[Opening DATA SECTION section]
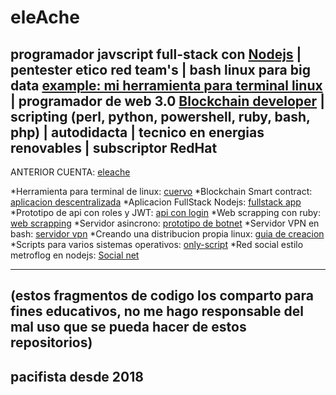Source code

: # eleAche

## programador javscript full-stack con [Nodejs](https://nodejs.org) | pentester etico red team's | bash linux para big data [example: mi herramienta para terminal linux](https://github.com/LuisHDeAvila/pro-cuervo) | programador de web 3.0 [Blockchain developer](https://github.com/LuisHDeAvila/inv-aplicacion-descentralizada-solidity) | scripting (perl, python, powershell, ruby, bash, php) | autodidacta | tecnico en energias renovables | subscriptor RedHat


ANTERIOR CUENTA: [eleache](https://github.com/eleache)

*Herramienta para terminal de linux: [cuervo](https://github.com/LuisHDeAvila/pro-cuervo)
*Blockchain Smart contract: [aplicacion descentralizada](https://github.com/LuisHDeAvila/inv-aplicacion-descentralizada-solidity)
*Aplicacion FullStack Nodejs: [fullstack app](https://github.com/LuisHDeAvila/edu-fullstack)
*Prototipo de api con roles y JWT: [api con login](https://github.com/LuisHDeAvila/sec-prottype)
*Web scrapping con ruby: [web scrapping](https://github.com/LuisHDeAvila/inv-scraper)
*Servidor asincrono: [prototipo de botnet](https://github.com/LuisHDeAvila/sci-puppet)
*Servidor VPN en bash: [servidor vpn](https://github.com/LuisHDeAvila/sci-servervpn)
*Creando una distribucion propia linux: [guia de creacion](https://github.com/LuisHDeAvila/inv-kcrackend)
*Scripts para varios sistemas operativos: [only-script](https://github.com/LuisHDeAvila/edu-only-script)
*Red social estilo metroflog en nodejs: [Social net](https://github.com/LuisHDeAvila/pro-socialnetwork)


---
(estos fragmentos de codigo los comparto para fines educativos, no me hago responsable del mal uso que se pueda hacer de estos repositorios)
---

## pacifista desde 2018
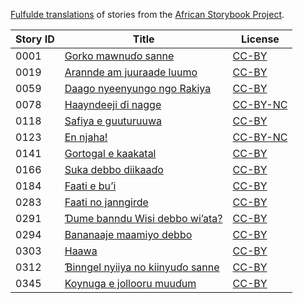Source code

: [Fulfulde translations](http://my.africanstorybook.org/language/fulfulde) of stories from the [African Storybook Project](http://my.africanstorybook.org).

Story ID | Title | License
-------- | ----- | -------
0001 | [Gorko mawnuɗo sanne](http://my.africanstorybook.org/stories/gorko-mawnuɗo-sanne) | [CC-BY](https://creativecommons.org/licenses/by/3.0/)
0019 | [Arannde am juuraade luumo](http://my.africanstorybook.org/stories/arannde-am-juuraade-luumo-1) | [CC-BY](https://creativecommons.org/licenses/by/3.0/)
0059 | [Daago nyeenyungo  ngo Rakiya](http://my.africanstorybook.org/stories/daago-nyeenyungo-ngo-rakiya-0) | [CC-BY](https://creativecommons.org/licenses/by/3.0/)
0078 | [Haayndeeji ɗi nagge](http://my.africanstorybook.org/stories/haayndeeji-ɗi-nagge-0) | [CC-BY-NC](http://creativecommons.org/licenses/by-nc/3.0/)
0118 | [Safiya e guuturuuwa](http://my.africanstorybook.org/stories/safiya-e-guuturuuwa) | [CC-BY](https://creativecommons.org/licenses/by/3.0/)
0123 | [En njaha!](http://my.africanstorybook.org/stories/en-njaha) | [CC-BY-NC](http://creativecommons.org/licenses/by-nc/3.0/)
0141 | [Gortogal e kaakatal](http://my.africanstorybook.org/stories/gortogal-e-kaakatal) | [CC-BY](https://creativecommons.org/licenses/by/3.0/)
0166 | [Suka debbo diikaaɗo](http://my.africanstorybook.org/stories/suka-debbo-diikaaɗo) | [CC-BY](https://creativecommons.org/licenses/by/3.0/)
0184 | [Faati e bu’i](http://my.africanstorybook.org/stories/faati-e-bu’i-1) | [CC-BY](https://creativecommons.org/licenses/by/3.0/)
0283 | [Faati no janngirde](http://my.africanstorybook.org/stories/faati-no-janngirde) | [CC-BY](https://creativecommons.org/licenses/by/3.0/)
0291 | [Ɗume banndu Wisi debbo wi’ata?](http://my.africanstorybook.org/stories/ɗume-banndu-wisi-debbo-wi’ata-1) | [CC-BY](https://creativecommons.org/licenses/by/3.0/)
0294 | [Bananaaje maamiyo debbo](http://my.africanstorybook.org/stories/bananaaje-maamiyo-debbo-1) | [CC-BY](https://creativecommons.org/licenses/by/3.0/)
0303 | [Haawa](http://my.africanstorybook.org/stories/haawa) | [CC-BY](https://creativecommons.org/licenses/by/3.0/)
0312 | [Ɓinngel nyiiya no kiinyuɗo sanne](http://my.africanstorybook.org/stories/ɓinngel-nyiiya-no-kiinyuɗo-sanne-1) | [CC-BY](https://creativecommons.org/licenses/by/3.0/)
0345 | [Koynuga e jollooru muuɗum](http://my.africanstorybook.org/stories/koynuga-e-jollooru-muuɗum) | [CC-BY](https://creativecommons.org/licenses/by/3.0/)
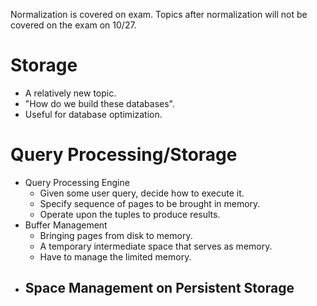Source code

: Normalization is covered on exam. Topics after normalization will not be covered on the exam on 10/27.
# Storage
- A relatively new topic.
- "How do we build these databases".
- Useful for database optimization.
# Query Processing/Storage
- Query Processing Engine
	- Given some user query, decide how to execute it.
	- Specify sequence of pages to be brought in memory.
	- Operate upon the tuples to produce results.
- Buffer Management
	- Bringing pages from disk to memory.
	- A temporary intermediate space that serves as memory.
	- Have to manage the limited memory.
- Space Management on Persistent Storage
	- 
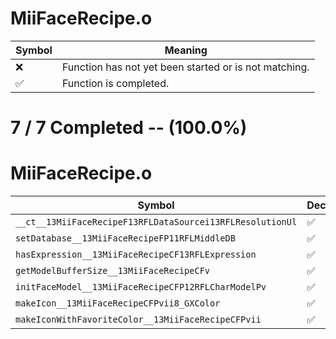 # MiiFaceRecipe.o
| Symbol | Meaning 
| ------------- | ------------- 
| :x: | Function has not yet been started or is not matching. 
| :white_check_mark: | Function is completed. 


# 7 / 7 Completed -- (100.0%)
# MiiFaceRecipe.o
| Symbol | Decompiled? |
| ------------- | ------------- |
| `__ct__13MiiFaceRecipeF13RFLDataSourcei13RFLResolutionUl` | :white_check_mark: |
| `setDatabase__13MiiFaceRecipeFP11RFLMiddleDB` | :white_check_mark: |
| `hasExpression__13MiiFaceRecipeCF13RFLExpression` | :white_check_mark: |
| `getModelBufferSize__13MiiFaceRecipeCFv` | :white_check_mark: |
| `initFaceModel__13MiiFaceRecipeCFP12RFLCharModelPv` | :white_check_mark: |
| `makeIcon__13MiiFaceRecipeCFPvii8_GXColor` | :white_check_mark: |
| `makeIconWithFavoriteColor__13MiiFaceRecipeCFPvii` | :white_check_mark: |
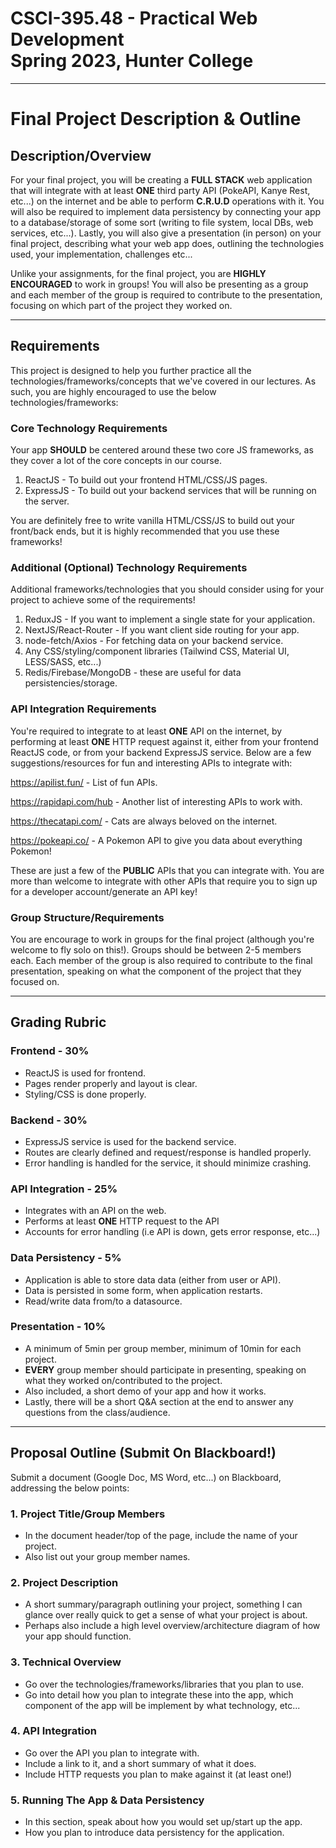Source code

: # CSCI-395.48 - Practical Web Development <br/> Spring 2023, Hunter College

---

# Final Project Description & Outline

## Description/Overview

For your final project, you will be creating a **FULL STACK** web application that will integrate with at least **ONE** third party API (PokeAPI, Kanye Rest, etc...) on the internet and be able to perform **C.R.U.D** operations with it. You will also be required to implement data persistency by connecting your app to a database/storage of some sort (writing to file system, local DBs, web services, etc...). Lastly, you will also give a presentation (in person) on your final project, describing what your web app does, outlining the technologies used, your implementation, challenges etc...

Unlike your assignments, for the final project, you are **HIGHLY ENCOURAGED** to work in groups! You will also be presenting as a group and each member of the group is required to contribute to the presentation, focusing on which part of the project they worked on.

---
##  Requirements

This project is designed to help you further practice all the technologies/frameworks/concepts that we've covered in our lectures. As such, you are highly encouraged to use the below technologies/frameworks:

### Core Technology Requirements 
Your app **SHOULD** be centered around these two core JS frameworks, as they cover a lot of the core concepts in our course.
1. ReactJS - To build out your frontend HTML/CSS/JS pages.
2. ExpressJS - To build out your backend services that will be running on the server.

You are definitely free to write vanilla HTML/CSS/JS to build out your front/back ends, but it is highly recommended that you use these frameworks!

### Additional (Optional) Technology Requirements
Additional frameworks/technologies that you should consider using for your project to achieve some of the requirements!

1. ReduxJS - If you want to implement a single state for your application.
2. NextJS/React-Router - If you want client side routing for your app.
3. node-fetch/Axios - For fetching data on your backend service.
4. Any CSS/styling/component libraries (Tailwind CSS, Material UI, LESS/SASS, etc...)
5. Redis/Firebase/MongoDB - these are useful for data persistencies/storage.

### API Integration Requirements

You're required to integrate to at least **ONE** API on the internet, by performing at least **ONE** HTTP request against it, either from your frontend ReactJS code, or from your backend ExpressJS service. Below are a few suggestions/resources for fun and interesting APIs to integrate with:

https://apilist.fun/ - List of fun APIs.

https://rapidapi.com/hub - Another list of interesting APIs to work with.

https://thecatapi.com/ - Cats are always beloved on the internet.

https://pokeapi.co/ -  A Pokemon API to give you data about everything Pokemon!

These are just a few of the **PUBLIC** APIs that you can integrate with. You are more than welcome to integrate with other APIs that require you to sign up for a developer account/generate an API key!

### Group Structure/Requirements
You are encourage to work in groups for the final project (although you're welcome to fly solo on this!). Groups should be between 2-5 members each. Each member of the group is also required to contribute to the final presentation, speaking on what the component of the project that they focused on.

---
## Grading Rubric

### Frontend - 30%
- ReactJS is used for frontend.
- Pages render properly and layout is clear.
- Styling/CSS is done properly.

### Backend - 30%
- ExpressJS service is used for the backend service.
- Routes are clearly defined and request/response is handled properly.
- Error handling is handled for the service, it should minimize crashing.

### API Integration - 25%
- Integrates with an API on the web.
- Performs at least **ONE** HTTP request to the API
- Accounts for error handling (i.e API is down, gets error response, etc...)

### Data Persistency - 5%
- Application is able to store data data (either from user or API).
- Data is persisted in some form, when application restarts.
- Read/write data from/to a datasource.

### Presentation - 10%
- A minimum of 5min per group member, minimum of 10min for each project.
- **EVERY** group member should participate in presenting, speaking on what they worked on/contributed to the project.
- Also included, a short demo of your app and how it works.
- Lastly, there will be a short Q&A section at the end to answer any questions from the class/audience.

---
## Proposal Outline (Submit On Blackboard!)

Submit a document (Google Doc, MS Word, etc...) on Blackboard, addressing the below points:

### 1. Project Title/Group Members
- In the document header/top of the page, include the name of your project.
- Also list out your group member names.

### 2. Project Description
- A short summary/paragraph outlining your project, something I can glance over really quick to get a sense of what your project is about.
- Perhaps also include a high level overview/architecture diagram of how your app should function.

### 3. Technical Overview
- Go over the technologies/frameworks/libraries that you plan to use.
- Go into detail how you plan to integrate these into the app, which component of the app will be implement by what technology, etc...

### 4. API Integration
- Go over the API you plan to integrate with.
- Include a link to it, and a short summary of what it does.
- Include HTTP requests you plan to make against it (at least one!)

### 5. Running The App & Data Persistency
- In this section, speak about how you would set up/start up the app.
- How you plan to introduce data persistency for the application.
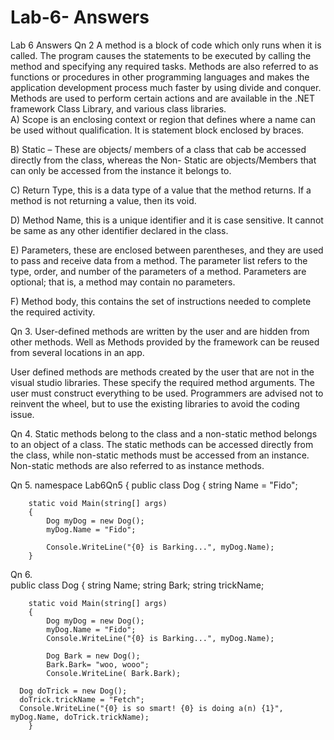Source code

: # Lab-6- Answers 

Lab 6 Answers
Qn 2  A method is a block of code which only runs when it is called. The program causes the statements to be executed by calling the method and specifying any required tasks. Methods are also referred to as functions or procedures in other programming languages and makes the application development process much faster by using divide and conquer.  Methods are used to perform certain actions and are available in the .NET framework Class Library, and various class libraries.  
A)	Scope is an enclosing context or region that defines where a name can be used without qualification. It is statement block enclosed by braces. 

B)	Static – These are objects/ members of a class that cab be accessed directly from the class, whereas the Non- Static are objects/Members that can only be accessed from the instance it belongs to. 

C)	Return Type,  this is a data type of a value that the method returns. If a method is not returning a value, then its void. 

D)	Method Name, this is a unique identifier and it is case sensitive. It cannot be same as any other identifier declared in the class.


E)	Parameters,  these are enclosed between parentheses, and they are used to pass and receive data from a method. The parameter list refers to the type, order, and number of the parameters of a method. Parameters are optional; that is, a method may contain no parameters.

F)	Method body, this contains the set of instructions needed to complete the required activity.

Qn 3.	User-defined methods are written by the user and are hidden from other methods. Well as Methods provided by the framework can be reused from several locations in an app. 
	
User defined methods are methods created by the user that are not in the visual studio libraries. These specify the required method arguments. The user must construct everything to be used. Programmers are advised not to reinvent the wheel, but to use the existing libraries to avoid the coding issue. 

Qn 4.	Static methods belong to the class and a non-static method belongs to an object of a class. The static methods can be accessed directly from the class, while non-static methods must be accessed from an instance. Non-static methods are also referred to as instance methods. 


Qn 5.	namespace Lab6Qn5
{
    public class Dog
    {
       string Name = "Fido";

        static void Main(string[] args)
        {
            Dog myDog = new Dog();
            myDog.Name = "Fido";
                   
            Console.WriteLine("{0} is Barking...", myDog.Name);
        }
Qn 6.	
public class Dog
    {
      string Name;
      string Bark;
      string trickName;

        static void Main(string[] args)
        { 
            Dog myDog = new Dog();
            myDog.Name = "Fido";
            Console.WriteLine("{0} is Barking...", myDog.Name);

            Dog Bark = new Dog();
            Bark.Bark= "woo, wooo";
            Console.WriteLine( Bark.Bark);

      Dog doTrick = new Dog();
      doTrick.trickName = "Fetch";
      Console.WriteLine("{0} is so smart! {0} is doing a(n) {1}", myDog.Name, doTrick.trickName);
        }                 
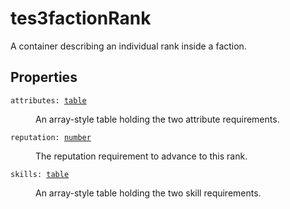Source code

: # tes3factionRank

A container describing an individual rank inside a faction.

## Properties

<dl class="describe">
<dt><code class="descname">attributes: <a href="https://mwse.readthedocs.io/en/latest/lua/type/table.html">table</a></code></dt>
<dd>

An array-style table holding the two attribute requirements.

</dd>
<dt><code class="descname">reputation: <a href="https://mwse.readthedocs.io/en/latest/lua/type/number.html">number</a></code></dt>
<dd>

The reputation requirement to advance to this rank.

</dd>
<dt><code class="descname">skills: <a href="https://mwse.readthedocs.io/en/latest/lua/type/table.html">table</a></code></dt>
<dd>

An array-style table holding the two skill requirements.

</dd>
</dl>

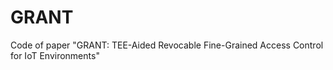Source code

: # GRANT
Code of paper "GRANT: TEE-Aided Revocable Fine-Grained Access Control for IoT Environments"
[Closing DATA SECTION section]
## JOB
Update everything from the line containing "### 1. Project Title/Group Members" down to the line containing "- Go into detail" by replacing "app" with "application", leaving all else unchanged. Give only those updated lines.

## TASK RESPONSE
### 1. Project Title/Group Members
- In the document header/top of the page, include the name of your project.
- Also list out your group member names.

### 2. Project Description
- A short summary/paragraph outlining your project, something I can glance over really quick to get a sense of what your project is about.
- Perhaps also include a high level overview/architecture diagram of how your application should function.

### 3. Technical Overview
- Go over the technologies/frameworks/libraries that you plan to use.
- Go into detail how you plan to integrate these into the application, which component of the application will be implement by what technology, etc...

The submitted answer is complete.